The following MeSH terms were included as exploded terms for tuberculosis if present in the database: Tuberculosis (Embase, PubMed, GH, CINAHL), Multidrug resistant tuberculosis (Embase), Tuberculosis, multidrug-resistant (PubMed, CINAHL), Latent tuberculosis (Embase), Infections Latent tuberculosis (PubMed), Mycobacterium tuberculosis (Embase, PubMed, GH, CINAHL), Drug resistant tuberculosis (Embase), Extensively drug resistant tuberculosis (Embase, PubMed). These were also combined with text word searches for the following terms: tuberculosis or TB or Mycobacterium tuberculosis or multi-drug resistant tuberculosis or multi-drug resistant TB or multiple drug resistant tuberculosis or multiple drug resistant TB or multidrug resistant tuberculosis or multidrug resistant TB or MDR tuberculosis or MDR TB or XDR TB or XDR tuberculosis or extensiv* drug resistant tuberculosis or extensiv* drug resistant TB. Searches in Scopus were performed on title and abstract for all terms, and as topics in Web of Science. IBSS searched the keyword tuberculosis.

The following MeSH terms were included as exploded terms for prisoners if present in the database: prison (Embase), prisons (PubMed), prisoner (Embase), prisoners (PubMed, GH, CINAHL), offender (Embase), correctional institutions (GH), correctional facilities (CINAHL).

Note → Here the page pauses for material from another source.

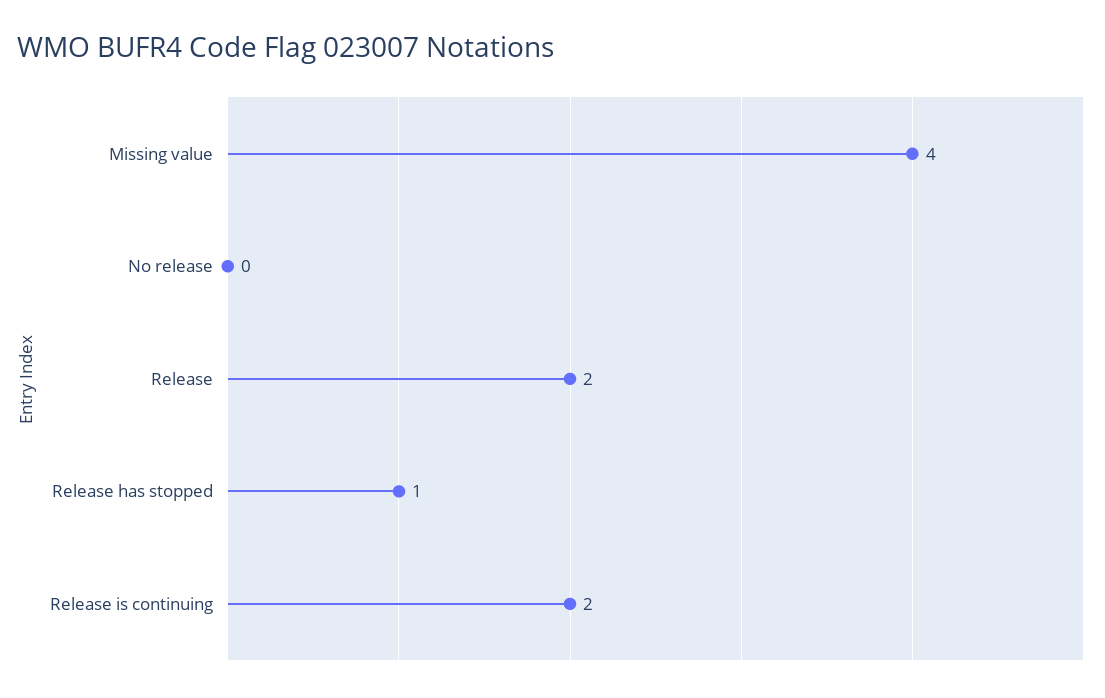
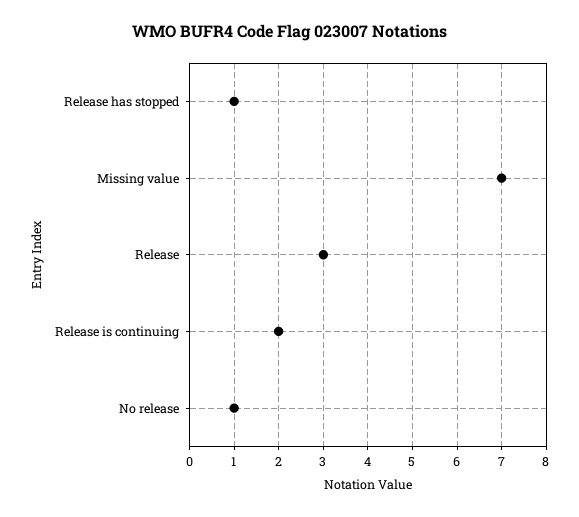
Missing value: 4 -> 7
No release: 0 -> 1
Release: 2 -> 3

These were also combined with text word searches for the following: prison* OR inmate OR inmates OR jail OR gaol* OR correction* facilit* OR penitentiar* OR prison officer* OR penal institut* OR detention camp* OR custod* OR concentration camp* OR incarcerate* OR imprison* OR correctional setting* OR detain* OR detention* OR correctional centre. Searches in Scopus were performed on title and abstract for all terms, and as topics in Web of Science. IBSS searched the keyword prison*.

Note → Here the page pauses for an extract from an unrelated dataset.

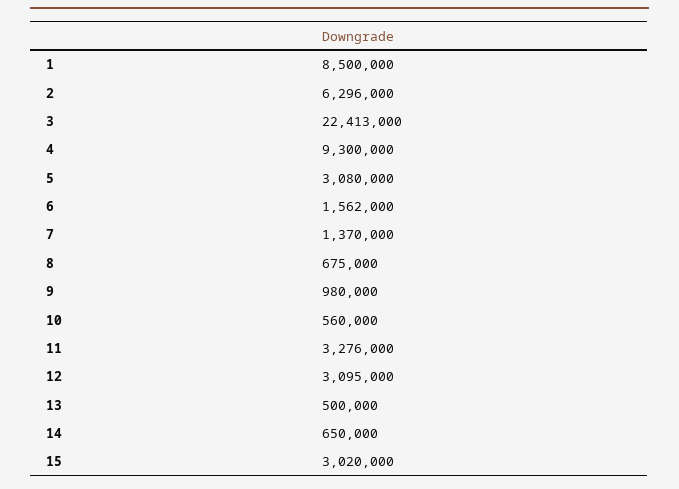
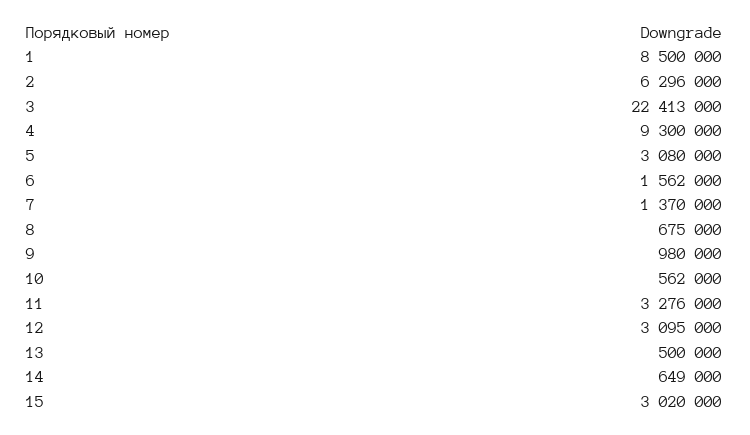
10: 560000 -> 562000
14: 650000 -> 649000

The following MeSH term was included as an exploded term for detention centres if present in the database: detention camp (Embase). This was also combined with text word searches for the following: compulsory drug detention OR compulsory drug detention OR compulsory drug treatment OR compulsory rehabil* OR correction* center* OR correction* facilit* OR re-education through labour OR laojiaosuo OR long-term detention OR labour camp*. Searches in Scopus were performed on title and abstract for all terms, and as topics in Web of Science.

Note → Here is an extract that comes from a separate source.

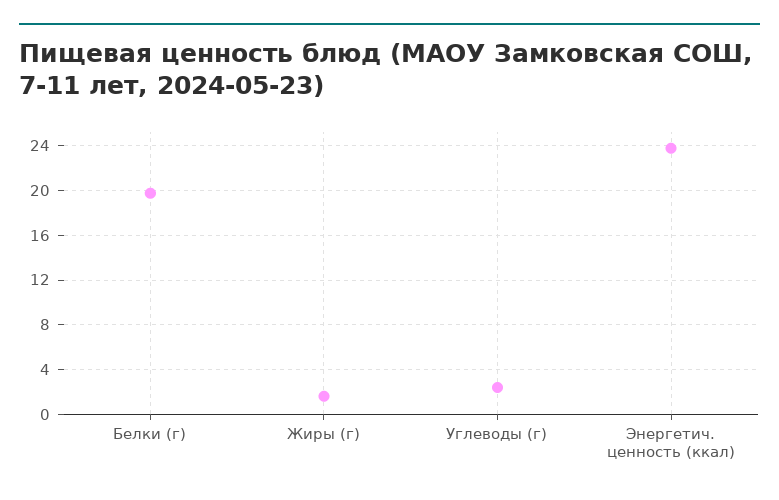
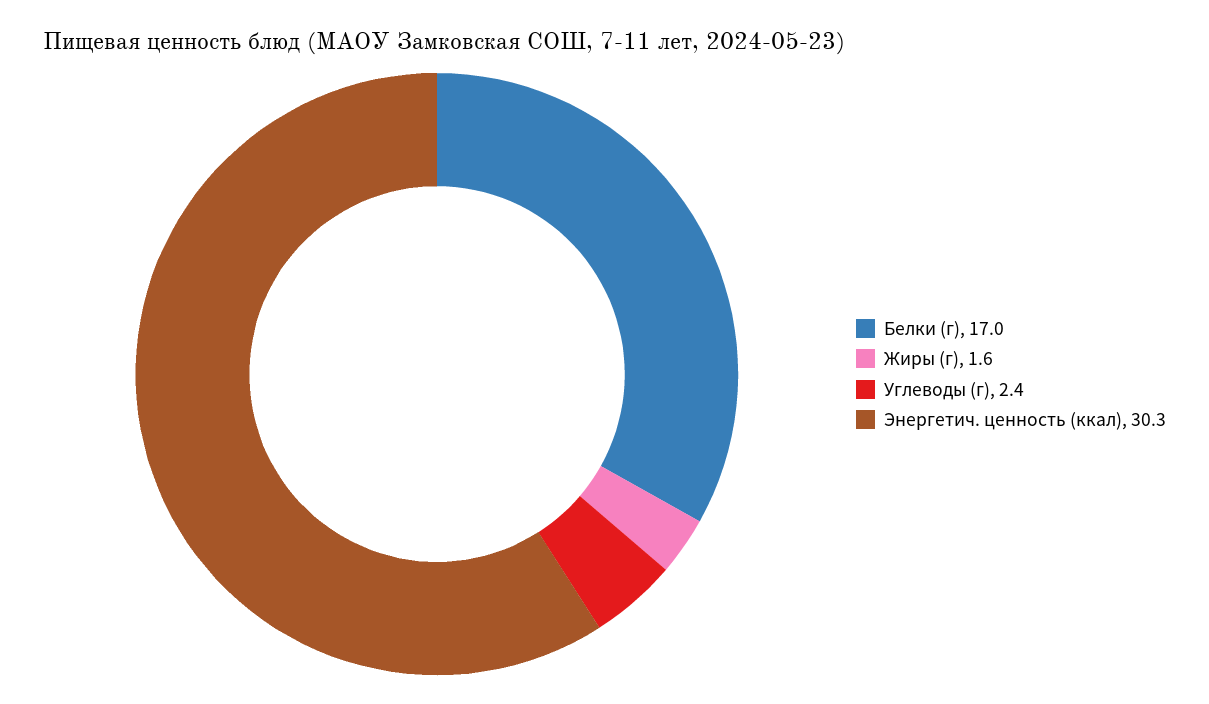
Белки (г): 20 -> 17
Энергетич. ценность (ккал): 24 -> 30.3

The prison and detention centre categories were combined with OR, following which all categories (HIV/AIDS, tuberculosis, prison/detention) were combined with AND, in all searches.

1800 of the 1975 papers reviewed failed to meet at least one of the inclusion criteria, most often due to a lack of specification and/or unacceptable diagnostic methods, or information only on co-infection policy, and were discarded. Therefore 175 papers remained for full appraisal for inclusion and the full text was retrieved.

For information on incidence and/or prevalence of co-infection, papers were discarded if published prior to 2000 or were published as a conference abstract only, due to the very different epidemiology of co-infection prior to 2000 and the limited peer review of conference abstracts. This excluded a further 48 papers, leaving 127/1975 papers. In addition, two papers could not be retrieved and 84 papers were excluded on full text review, leaving 41 papers for inclusion in regards to incidence/prevalence of co-infection (Figure 1). For information on prisoner co-infection outcomes, papers were not excluded solely on publication date. Of the 175 full text papers retrieved, 166 were excluded after a full text screen, leaving nine articles for inclusion in the review (Figure 2).

Thereafter 46/1975 papers were selected for inclusion in the review, 41 for incidence/prevalence estimates and nine for outcomes data, with four in both categories.